而是因为她突然发现,在周启明心里,有些事情是不准备让她参与的。
十八岁的恋爱最容易犯一个错误:
以为亲密就意味着没有边界。
知微那时当然不懂。
她只觉得委屈。
“那以后我的事也不告诉你。”
“你看,又来了。”
“什么又来了?”
“你一不高兴就要把事情变成比赛。”
“谁跟你比赛?”
“你。”
“我没有。”
“你现在就在。”
知微甩开他的手。
“那你去找一个不比赛的。”
说完就往前走。
周启明没有立刻追。
她走了十几步,心里越来越气。
又越来越后悔。
为什么不追?
为什么还不追?
等她走到路口,终于听见身后脚步。
周启明走过来。
“好了。”
“什么好了?”
“我错了。
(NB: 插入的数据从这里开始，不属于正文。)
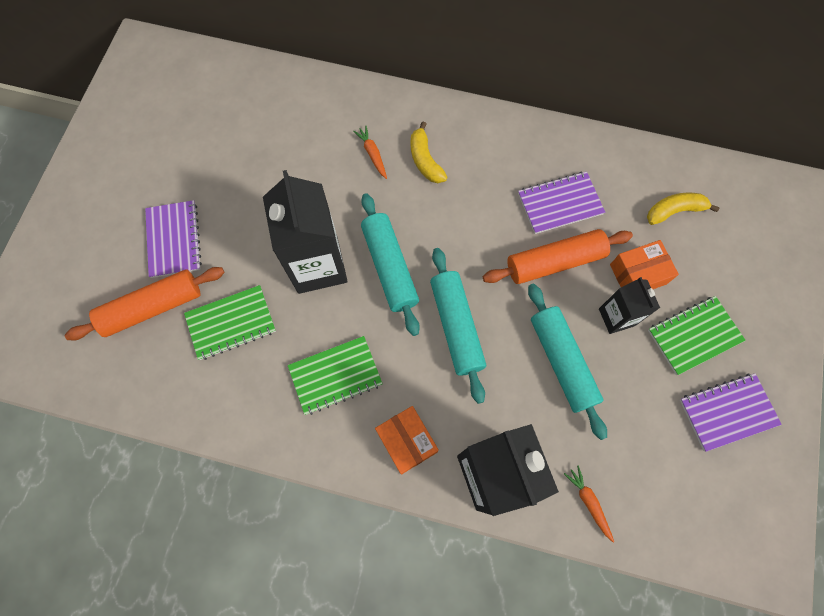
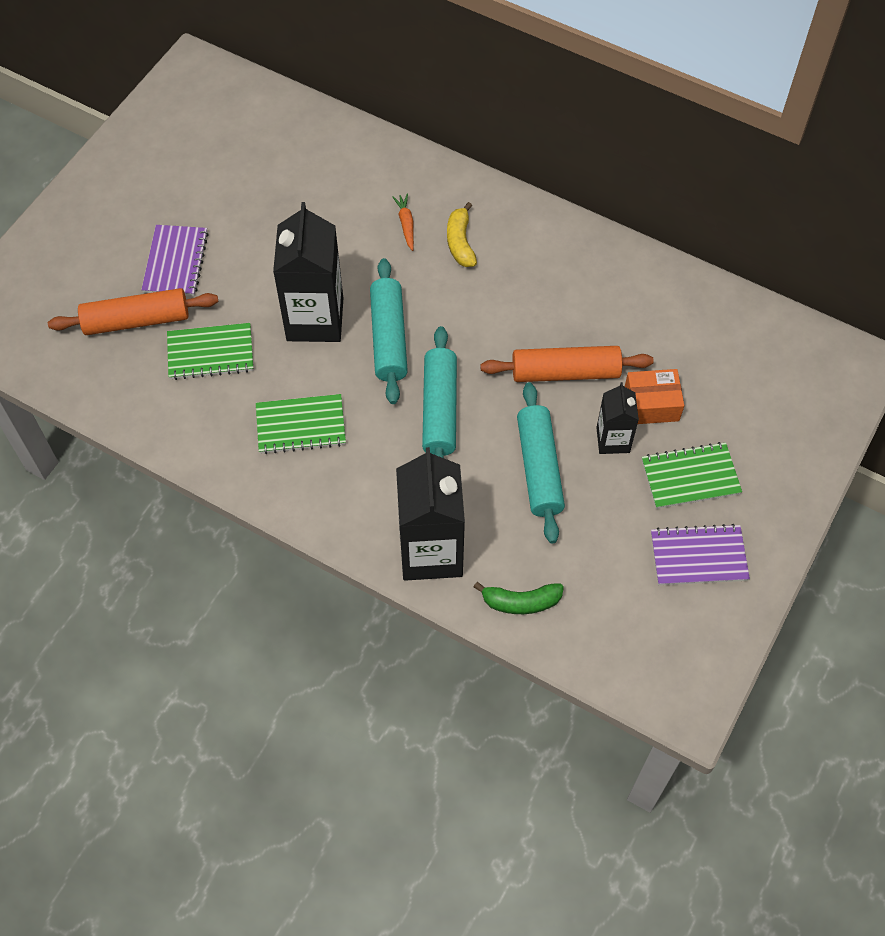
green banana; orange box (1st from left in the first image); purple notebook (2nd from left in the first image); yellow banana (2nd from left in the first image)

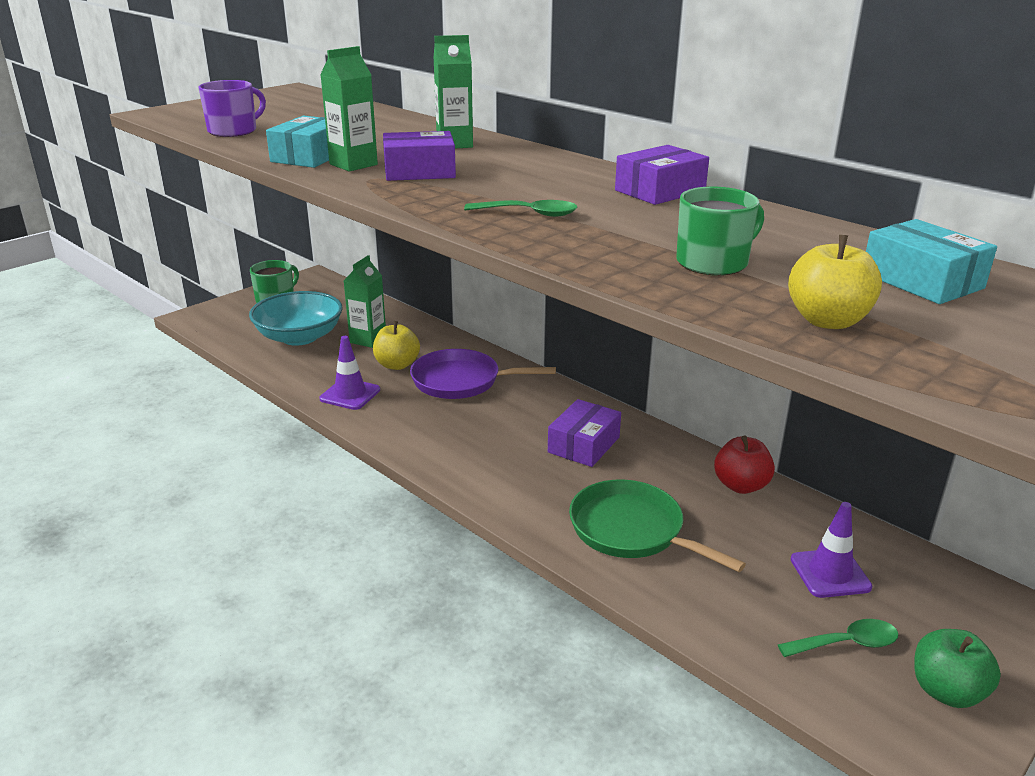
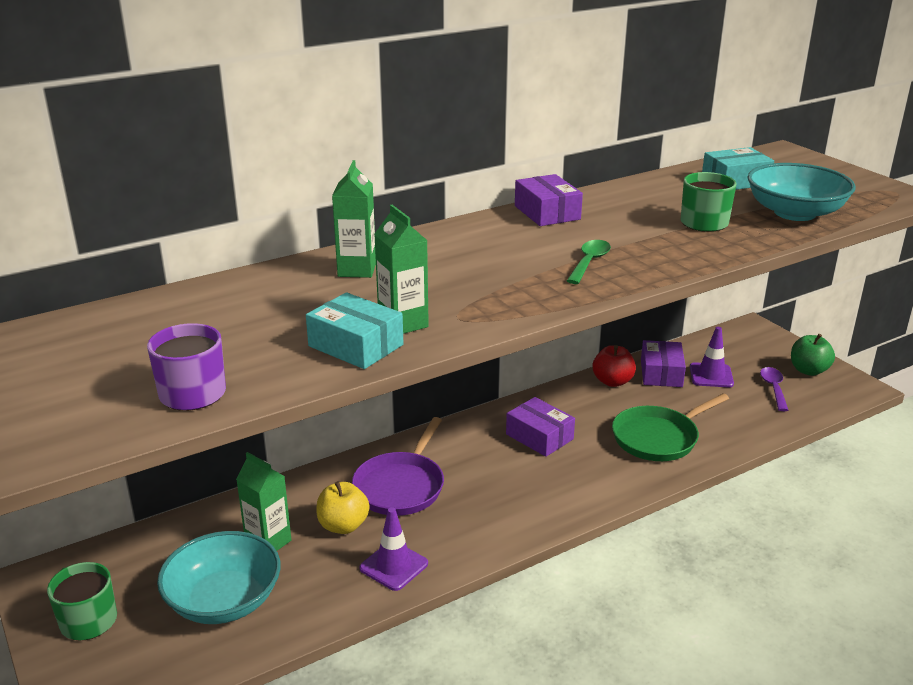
purple box (3rd from left); turquoise bowl (2nd from left); purple spoon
”
“你错哪儿了?”
“你看,这题开始难了。”
知微没忍住,笑了一下。
笑完又赶紧绷住脸。
周启明伸手把她转过来。
“真生气?”
“有一点。”
“那我告诉你。”
“什么?”
“我爸的项目可能会亏几百万。”
知微愣住。
几百万。
她当然知道这不是小数目。
但她的第一反应竟然还是:
“人民币?”
周启明看了她一眼。
然后笑了。
“林知微,你真的很有意思。”
“怎么了?”
“算了。”
“到底人民币还是加币?”
“人民币。”
“哦。”
她松了一口气。
周启明看着她那一瞬间的表情,忽然不说话。
知微很快又意识到不对。
“我是不是又说错了?”
“没有。”
“你明明就有。”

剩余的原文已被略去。